The film’s exploration of the housing crisis, a topic that has intensified since Pepper began writing it in 2021, also contributed to its feasibility. “That was when things started to go insane: Average time on the market for a house was like five days,” Pepper recalled. “You’d spend more time buying jeans than buying a house.” She expressed initial concerns about the film’s relevance if the housing market cooled, but instead, the situation worsened.

Pepper hopes Birthright will resonate with millennials and their parents. Since its premiere at the Tribeca Film Festival in 2025, she has observed varying audience reactions based on generational and regional differences. “I find the worse the housing crisis in the city, the harder the laughs,” she noted. “And if there’s a balance of generations, the tragedy lands in a different way. It carries more weight. If it’s predominantly millennials [in the audience], it lands as more of a straight-up comedy.”

A Broader Artistic Landscape

Wright and Pepper are not alone in their artistic engagement with the housing crisis. Ellena Savage’s novel The Ruiners and Ian Strange’s photographic works exploring suburban homes also address themes of home and belonging. Alana Hunt’s exhibition A Deceptively Simple Need directly tackled the crisis with letters addressed “To the Owner (of multiple properties),” requesting a decade of free housing.

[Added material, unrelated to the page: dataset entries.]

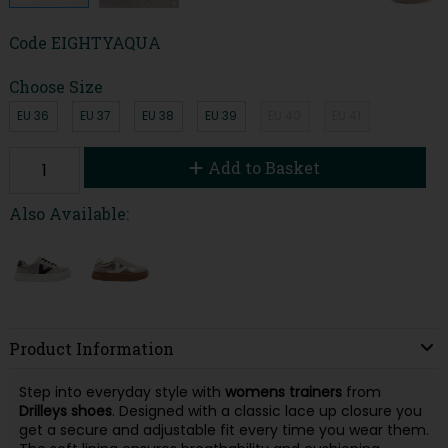
Code
EIGHTYAQUA
Choose Size
EU 36
EU 37
EU 38
EU 39
EU 40
EU 41
Add to Basket
Also Available:
Product Information
Step into everyday style with
womens trainers
from
Drilleys shoes
. Designed with a classic lace up closure you
get a secure and adjustable fit every time you wear them.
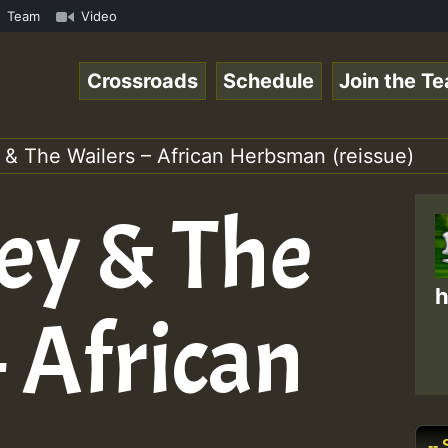
s Chart Show • ReggaeSpace Online Radio Auto Stream - Ye
Team
Video
Crossroads
Schedule
Join the T
 & The Wailers – African Herbsman (reissue)
ey & The
h
 African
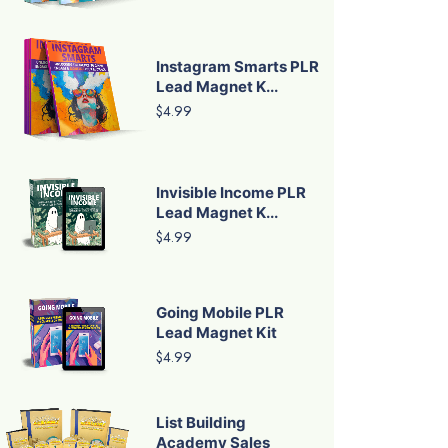
Instagram Smarts PLR
Lead Magnet K...
$4.99
Invisible Income PLR
Lead Magnet K...
$4.99
Going Mobile PLR
Lead Magnet Kit
$4.99
List Building
Academy Sales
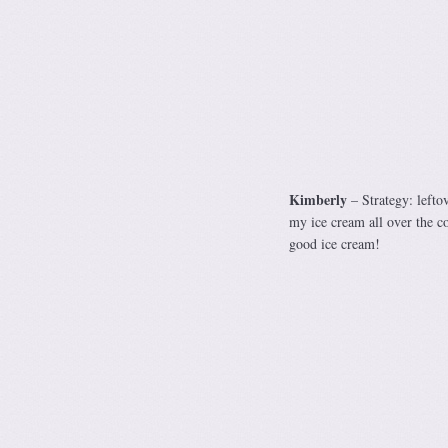
Kimberly
– Strategy: leftov
my ice cream all over the co
good ice cream!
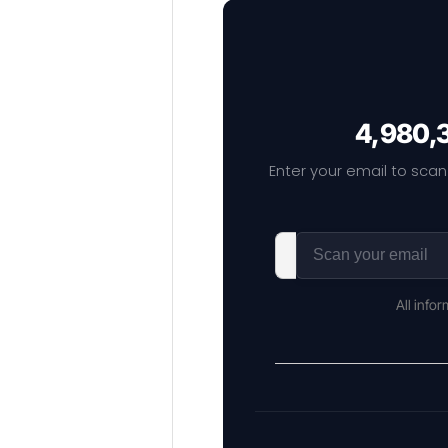
4,980,3
Enter your email to scan
All info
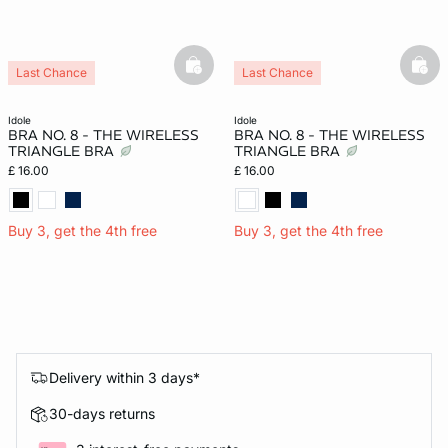
basketfull
bask
Last Chance
Last Chance
idole
idole
BRA NO. 8 - THE WIRELESS
BRA NO. 8 - THE WIRELESS
TRIANGLE BRA
TRIANGLE BRA
£ 16.00
£ 16.00
Buy 3, get the 4th free
Buy 3, get the 4th free
Delivery within 3 days*
30-days returns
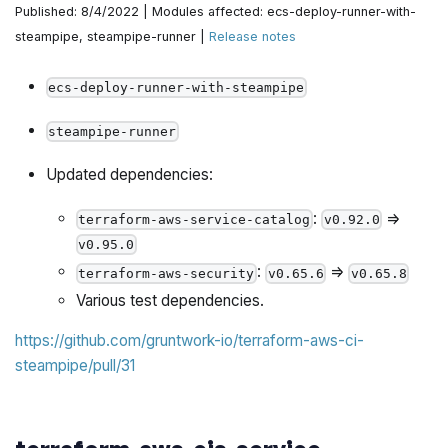
Published: 8/4/2022 | Modules affected: ecs-deploy-runner-with-
Fix refarch-example-generator to use latest go-
steampipe, steampipe-runner |
Release notes
commons and urfave/cli/v2 by @yorinasub17 in
https://github.com/gruntwork-io/terraform-aws-
ecs-deploy-runner-with-steampipe
architecture-catalog/pull/685
steampipe-runner
Send deployment finished email by @yorinasub17 in
https://github.com/gruntwork-io/terraform-aws-
Updated dependencies:
architecture-catalog/pull/686
:
=>
terraform-aws-service-catalog
v0.92.0
Cleanup more preflight checks by @yorinasub17 in
v0.95.0
https://github.com/gruntwork-io/terraform-aws-
:
=>
terraform-aws-security
v0.65.6
v0.65.8
architecture-catalog/pull/687
Various test dependencies.
Commit code after generating by @yorinasub17 in
https://github.com/gruntwork-io/terraform-aws-ci-
https://github.com/gruntwork-io/terraform-aws-
steampipe/pull/31
architecture-catalog/pull/692
New error: PrimaryRegion and secret ARN region don't
match by @zackproser in
https://github.com/gruntwork-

Wright suggests that as millennials age, their preoccupation with the housing crisis intensifies. “There are so many narratives or expectations about what we expected to have achieved or earned or to own by this time in our lives and instead we’re watching those things become increasingly more impossible,” she remarked. “It really does feel like: What are any of us supposed to do?”

Pepper believes the artists’ focus extends beyond housing to the psychological impact of this predicament. “We internalised this worldview from our baby boomer parents [of meritocracy and hard work] and we came of age and realised that worldview doesn’t stack up anymore,” she explained. “That’s where the art comes from.”

Birthright is currently in cinemas. Kill Your Boomers is published by Ultimo Press.